A entrega desse projeto é fundamental para que a obra entre em fase de licitação e possa ser iniciada após os trâmites legais.

 

Vereadores de oposição também fizeram questionamentos ao prefeito.

 

Empenho a ser pago foi anulado com autorização do ex-prefeito, afirma Edson Vieira

 

Na parte mais acalorada da reunião, o prefeito apresentou um documento que mostra que o empenho da verba da contrapartida, que deveria ter sido usada para pagar o engenheiro, foi anulado com autorização do ex-prefeito Toinho do Pará (PTB).

 

De acordo com o documento, esse empenho (realizado em 19 de junho de 2012) foi anulado no dia 26 de dezembro de 2012, seis dias antes de Toinho entregar a prefeitura, no dia 1ª de janeiro deste ano.

 

“Quando está anulado, eu não posso pagar” relatou Edson.

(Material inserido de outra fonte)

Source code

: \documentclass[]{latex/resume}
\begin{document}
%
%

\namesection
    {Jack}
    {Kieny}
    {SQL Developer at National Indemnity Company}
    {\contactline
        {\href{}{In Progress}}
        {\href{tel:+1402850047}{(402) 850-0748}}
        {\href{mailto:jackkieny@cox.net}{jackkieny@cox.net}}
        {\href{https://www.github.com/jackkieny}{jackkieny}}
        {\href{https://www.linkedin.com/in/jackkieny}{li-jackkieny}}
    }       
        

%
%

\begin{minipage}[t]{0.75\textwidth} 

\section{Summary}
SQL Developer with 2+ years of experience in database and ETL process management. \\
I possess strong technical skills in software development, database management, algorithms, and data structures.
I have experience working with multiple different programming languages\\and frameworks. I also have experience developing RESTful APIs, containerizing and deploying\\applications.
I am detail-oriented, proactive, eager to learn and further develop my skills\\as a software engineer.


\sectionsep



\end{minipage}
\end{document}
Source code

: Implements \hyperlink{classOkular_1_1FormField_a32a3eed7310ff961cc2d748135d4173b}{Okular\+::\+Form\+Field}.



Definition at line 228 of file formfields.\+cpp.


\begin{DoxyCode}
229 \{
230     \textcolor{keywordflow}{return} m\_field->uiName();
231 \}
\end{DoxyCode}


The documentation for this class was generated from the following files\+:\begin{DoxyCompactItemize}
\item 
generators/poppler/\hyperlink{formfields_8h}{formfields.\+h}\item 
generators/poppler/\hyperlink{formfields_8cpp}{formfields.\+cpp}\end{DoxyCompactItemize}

Em seguida, José Augusto o indagou, afirmando que, se ele sabia que o empenho estava anulado, poderia já ter feito alguma providência para que a liberação dos recursos não seja atrasada ainda mais.

 

“Desde o início, se tivesse anulado, você poderia refazer o contrato e ter pago isso aqui”, enfatizou José Augusto.

 

O deputado questionou também que o documento presentado pelo prefeito não teria assinatura e portanto não poderia ser levado em consideração.

 

 

Empenho foi anulado desde 26 de dezembro, afirma documento apresnetado pelo prefeito (clique para ampliar.

 

Definição

 

Ao final de quase uma hora de reunião, o documento foi protocolado pelo prefeito e ficou acordado que a prefeitura se comprometerá a fazer o pagamento da contrapartida, para que os recursos possam ser liberados e, com a entrega do projeto, a obra possa ser iniciada.

 

Edson protocola documento entregue por José Augusto.